Significance Testing

Permutation tests are used to compare batch vs streaming modes:

return {
    'significance': {
        'latency_pvalue': self._permutation_pvalue(batch_latencies, stream_latencies),
        'throughput_pvalue': self._permutation_pvalue(batch_tp, stream_tp),
        'latency_mean_delta_s': float(stream_latencies.mean() - batch_latencies.mean()),
        'throughput_mean_delta_rows_s': float(stream_tp.mean() - batch_tp.mean()),
    },
}

Results are saved to benchmarks/significance_tests.csv.

Reproducible Benchmarks

The benchmark_runs parameter controls the number of repeated runs for statistical stability.

Running Benchmarks

config = PipelineConfig(
    random_seed=42,
    benchmark_runs=10,  # Run each mode 10 times
)

runner = RealTimePipelineRunner(config)
benchmark_results = runner.benchmark('data/nba2k-full.csv')

Benchmark Artifacts

Each benchmark run produces:

benchmarks/latency_vs_data_size.csv
benchmarks/throughput_vs_memory.csv
benchmarks/resource_vs_accuracy.csv
benchmarks/significance_tests.csv
benchmarks/latency_vs_accuracy.png
benchmarks/memory_vs_accuracy.png
benchmarks/latency_memory_accuracy.png

Latency vs Data Size
Throughput vs Memory
Resource vs Accuracy

Measures preprocessing latency across different dataset sizes:

sizes = [min(size_base, s) for s in (64, 128, 256, size_base)]
latency_vs_size = []
for size in sizes:
    sample = source.iloc[:size] if isinstance(source, pd.DataFrame) \
             else self.ingestor.load(source).iloc[:size]
    b = self.run_batch(sample)
    latency_vs_size.append({'rows': size, 'latency_s': b['latency_s']})

Correlates memory usage with throughput:

throughput_vs_memory.append({
    'peak_memory_mb': b['peak_memory_mb'],
    'throughput_rows_s': b['throughput_rows_s']
})

Tracks the relationship between resource usage and model quality:

'resource_vs_accuracy': [
    {
        'mode': r['batch']['mode'],
        'peak_memory_mb': r['batch']['peak_memory_mb'],
        'r2': r['batch']['model']['r2'],
    }
    for r in runs
]

Validating Reproducibility

To verify reproducibility, run the same configuration multiple times and compare artifacts.

Validation Command

cd "NBA Data Preprocessing/task"
python -m unittest discover -s test -p 'test_*.py'

Manual Validation

Run Pipeline Twice

config = PipelineConfig(random_seed=42, output_dir=Path('run1'))
runner1 = RealTimePipelineRunner(config)
report1 = runner1.run_all('data/nba2k-full.csv')
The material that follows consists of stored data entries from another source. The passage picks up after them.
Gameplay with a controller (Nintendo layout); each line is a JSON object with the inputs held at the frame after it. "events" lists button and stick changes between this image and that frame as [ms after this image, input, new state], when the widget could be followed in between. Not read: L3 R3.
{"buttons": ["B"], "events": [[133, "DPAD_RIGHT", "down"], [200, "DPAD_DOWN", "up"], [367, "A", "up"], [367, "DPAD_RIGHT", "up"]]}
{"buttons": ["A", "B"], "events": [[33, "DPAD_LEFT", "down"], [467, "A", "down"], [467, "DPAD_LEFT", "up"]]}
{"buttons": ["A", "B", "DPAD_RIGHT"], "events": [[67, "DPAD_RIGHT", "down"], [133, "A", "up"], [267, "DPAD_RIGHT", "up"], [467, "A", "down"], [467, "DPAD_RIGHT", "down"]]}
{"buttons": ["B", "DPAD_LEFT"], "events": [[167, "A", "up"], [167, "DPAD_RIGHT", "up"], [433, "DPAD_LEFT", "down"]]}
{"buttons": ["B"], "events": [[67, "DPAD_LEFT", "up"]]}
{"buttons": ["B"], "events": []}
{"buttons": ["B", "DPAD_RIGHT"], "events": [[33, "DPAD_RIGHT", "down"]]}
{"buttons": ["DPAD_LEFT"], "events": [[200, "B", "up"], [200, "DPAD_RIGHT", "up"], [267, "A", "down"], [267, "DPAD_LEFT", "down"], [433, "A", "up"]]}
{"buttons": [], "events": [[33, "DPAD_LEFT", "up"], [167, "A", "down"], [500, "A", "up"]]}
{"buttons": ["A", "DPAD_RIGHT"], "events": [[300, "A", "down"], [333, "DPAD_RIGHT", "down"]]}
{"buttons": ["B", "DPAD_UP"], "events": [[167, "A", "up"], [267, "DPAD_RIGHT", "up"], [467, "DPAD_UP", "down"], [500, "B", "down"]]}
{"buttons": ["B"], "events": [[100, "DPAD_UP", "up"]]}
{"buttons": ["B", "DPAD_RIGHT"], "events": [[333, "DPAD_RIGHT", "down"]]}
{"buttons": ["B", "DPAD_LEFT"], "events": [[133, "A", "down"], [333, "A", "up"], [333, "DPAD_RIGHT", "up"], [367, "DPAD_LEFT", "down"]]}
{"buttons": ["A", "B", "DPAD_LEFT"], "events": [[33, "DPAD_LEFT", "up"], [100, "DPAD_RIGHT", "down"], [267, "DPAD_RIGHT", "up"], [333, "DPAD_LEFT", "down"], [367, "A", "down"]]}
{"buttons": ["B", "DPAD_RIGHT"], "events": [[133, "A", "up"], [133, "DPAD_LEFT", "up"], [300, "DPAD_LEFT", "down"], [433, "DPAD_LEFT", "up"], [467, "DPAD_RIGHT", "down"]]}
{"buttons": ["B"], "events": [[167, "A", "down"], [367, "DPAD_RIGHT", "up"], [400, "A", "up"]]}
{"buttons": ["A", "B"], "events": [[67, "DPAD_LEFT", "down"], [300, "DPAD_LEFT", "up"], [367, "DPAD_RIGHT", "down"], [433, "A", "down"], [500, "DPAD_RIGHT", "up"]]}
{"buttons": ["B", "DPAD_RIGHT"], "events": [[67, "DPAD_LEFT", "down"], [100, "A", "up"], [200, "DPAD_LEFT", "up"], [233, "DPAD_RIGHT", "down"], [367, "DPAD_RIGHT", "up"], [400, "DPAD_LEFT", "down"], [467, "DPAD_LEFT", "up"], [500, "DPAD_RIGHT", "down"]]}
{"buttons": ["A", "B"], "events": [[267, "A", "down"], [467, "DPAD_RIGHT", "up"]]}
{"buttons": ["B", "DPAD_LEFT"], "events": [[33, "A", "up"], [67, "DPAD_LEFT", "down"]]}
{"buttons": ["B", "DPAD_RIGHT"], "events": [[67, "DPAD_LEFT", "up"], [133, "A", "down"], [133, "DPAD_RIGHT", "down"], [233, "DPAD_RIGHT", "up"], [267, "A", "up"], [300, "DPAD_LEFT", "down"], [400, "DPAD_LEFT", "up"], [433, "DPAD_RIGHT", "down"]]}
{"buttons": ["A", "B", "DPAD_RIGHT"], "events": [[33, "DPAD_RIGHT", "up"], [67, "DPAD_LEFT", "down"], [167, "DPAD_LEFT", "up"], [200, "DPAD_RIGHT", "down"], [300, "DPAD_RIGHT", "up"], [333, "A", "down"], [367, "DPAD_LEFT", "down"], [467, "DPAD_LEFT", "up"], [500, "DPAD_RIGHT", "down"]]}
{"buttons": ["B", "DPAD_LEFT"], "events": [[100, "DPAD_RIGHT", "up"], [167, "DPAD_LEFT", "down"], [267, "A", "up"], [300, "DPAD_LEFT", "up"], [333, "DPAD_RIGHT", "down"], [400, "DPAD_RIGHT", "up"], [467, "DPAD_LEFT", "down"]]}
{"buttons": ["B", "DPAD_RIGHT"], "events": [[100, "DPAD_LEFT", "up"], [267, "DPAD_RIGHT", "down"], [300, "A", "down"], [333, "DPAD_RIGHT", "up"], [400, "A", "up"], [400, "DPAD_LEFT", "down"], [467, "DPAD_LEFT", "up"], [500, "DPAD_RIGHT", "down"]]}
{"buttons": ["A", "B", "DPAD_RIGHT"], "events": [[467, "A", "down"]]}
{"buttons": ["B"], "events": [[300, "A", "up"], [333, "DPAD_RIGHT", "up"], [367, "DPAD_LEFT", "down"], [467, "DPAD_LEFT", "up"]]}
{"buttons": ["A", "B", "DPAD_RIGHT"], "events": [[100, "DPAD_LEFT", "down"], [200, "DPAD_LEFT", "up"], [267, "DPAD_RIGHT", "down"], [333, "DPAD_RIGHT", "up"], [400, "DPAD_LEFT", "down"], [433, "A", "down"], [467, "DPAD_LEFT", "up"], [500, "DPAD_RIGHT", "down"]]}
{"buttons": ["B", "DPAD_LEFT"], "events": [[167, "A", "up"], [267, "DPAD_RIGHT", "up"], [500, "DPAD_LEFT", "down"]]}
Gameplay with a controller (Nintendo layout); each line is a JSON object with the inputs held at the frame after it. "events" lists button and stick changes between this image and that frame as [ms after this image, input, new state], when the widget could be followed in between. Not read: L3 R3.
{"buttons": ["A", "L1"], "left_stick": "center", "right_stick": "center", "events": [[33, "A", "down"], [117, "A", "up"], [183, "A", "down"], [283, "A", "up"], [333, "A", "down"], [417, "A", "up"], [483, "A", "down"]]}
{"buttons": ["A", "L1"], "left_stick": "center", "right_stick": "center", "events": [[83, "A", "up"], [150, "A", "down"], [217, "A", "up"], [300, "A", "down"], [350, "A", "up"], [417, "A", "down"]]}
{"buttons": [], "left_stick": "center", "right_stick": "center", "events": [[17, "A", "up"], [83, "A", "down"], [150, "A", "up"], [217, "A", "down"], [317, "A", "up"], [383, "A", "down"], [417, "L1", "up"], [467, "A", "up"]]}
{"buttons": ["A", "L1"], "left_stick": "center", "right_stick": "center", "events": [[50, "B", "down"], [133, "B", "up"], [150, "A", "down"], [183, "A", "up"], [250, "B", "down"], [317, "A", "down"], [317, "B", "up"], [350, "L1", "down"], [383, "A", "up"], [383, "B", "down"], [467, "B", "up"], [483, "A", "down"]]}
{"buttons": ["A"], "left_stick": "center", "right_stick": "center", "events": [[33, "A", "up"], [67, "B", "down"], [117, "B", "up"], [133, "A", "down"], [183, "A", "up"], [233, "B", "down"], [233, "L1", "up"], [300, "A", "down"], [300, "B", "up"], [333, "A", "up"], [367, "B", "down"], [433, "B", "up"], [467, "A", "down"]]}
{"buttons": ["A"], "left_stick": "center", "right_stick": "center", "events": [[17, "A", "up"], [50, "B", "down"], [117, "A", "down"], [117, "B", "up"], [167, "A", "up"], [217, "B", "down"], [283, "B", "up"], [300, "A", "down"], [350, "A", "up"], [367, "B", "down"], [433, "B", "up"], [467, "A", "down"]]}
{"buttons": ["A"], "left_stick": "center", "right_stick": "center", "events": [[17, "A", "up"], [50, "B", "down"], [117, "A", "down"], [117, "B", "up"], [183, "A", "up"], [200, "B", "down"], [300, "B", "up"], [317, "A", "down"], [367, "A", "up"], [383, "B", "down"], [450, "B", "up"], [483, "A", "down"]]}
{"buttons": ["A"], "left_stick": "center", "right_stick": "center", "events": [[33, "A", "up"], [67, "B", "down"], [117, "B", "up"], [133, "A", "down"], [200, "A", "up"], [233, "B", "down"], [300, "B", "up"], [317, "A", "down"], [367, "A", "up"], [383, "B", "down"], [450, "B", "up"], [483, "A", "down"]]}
config = PipelineConfig(random_seed=42, output_dir=Path('run2'))
runner2 = RealTimePipelineRunner(config)
report2 = runner2.run_all('data/nba2k-full.csv')

Compare Dataset Fingerprints

assert report1['dataset_fingerprint'] == report2['dataset_fingerprint']

Compare Model Metrics

assert abs(report1['batch']['model']['r2'] - 
           report2['batch']['model']['r2']) < 1e-6

Compare Chunk Metrics

chunks1 = report1['streaming']['chunk_metrics']
chunks2 = report2['streaming']['chunk_metrics']

assert len(chunks1) == len(chunks2)
for c1, c2 in zip(chunks1, chunks2):
    assert c1['rows'] == c2['rows']

Best Practices

Always Set random_seed

Explicitly set random_seed in all configurations, even for development.

Use Distinct output_dir

Store each run’s artifacts in a separate directory to prevent overwriting.

Keep benchmark_runs Fixed

Use the same benchmark_runs value when comparing different configurations.

Document Dependencies

The manifest captures dependency versions, but maintain a requirements.txt for installation.

Example Reproducible Run

from pathlib import Path
from pipeline.config import PipelineConfig
from pipeline.streaming.engine import RealTimePipelineRunner

# Fixed seed and configuration
config = PipelineConfig(
    random_seed=42,
    chunk_size=128,
    benchmark_runs=5,
    output_dir=Path('artifacts/run_20260304_143000'),
)

# Run pipeline
runner = RealTimePipelineRunner(config)
report = runner.run_all('data/nba2k-full.csv')

# Artifacts written to:
# - artifacts/run_20260304_143000/metadata/run_manifest.json
# - artifacts/run_20260304_143000/reports/pipeline_report.json
# - artifacts/run_20260304_143000/benchmarks/*.csv

Include a timestamp or run ID in output_dir to automatically organize multiple experimental runs.

Limitations

Dataset Versioning is File-Based

Current fingerprinting is based on file hashes, not a centralized registry. Consider implementing a dataset registry for production use.

No Kernel-Level Tracing

Profiling is stage-level and chunk-level. Fine-grained kernel-level tracing is not included.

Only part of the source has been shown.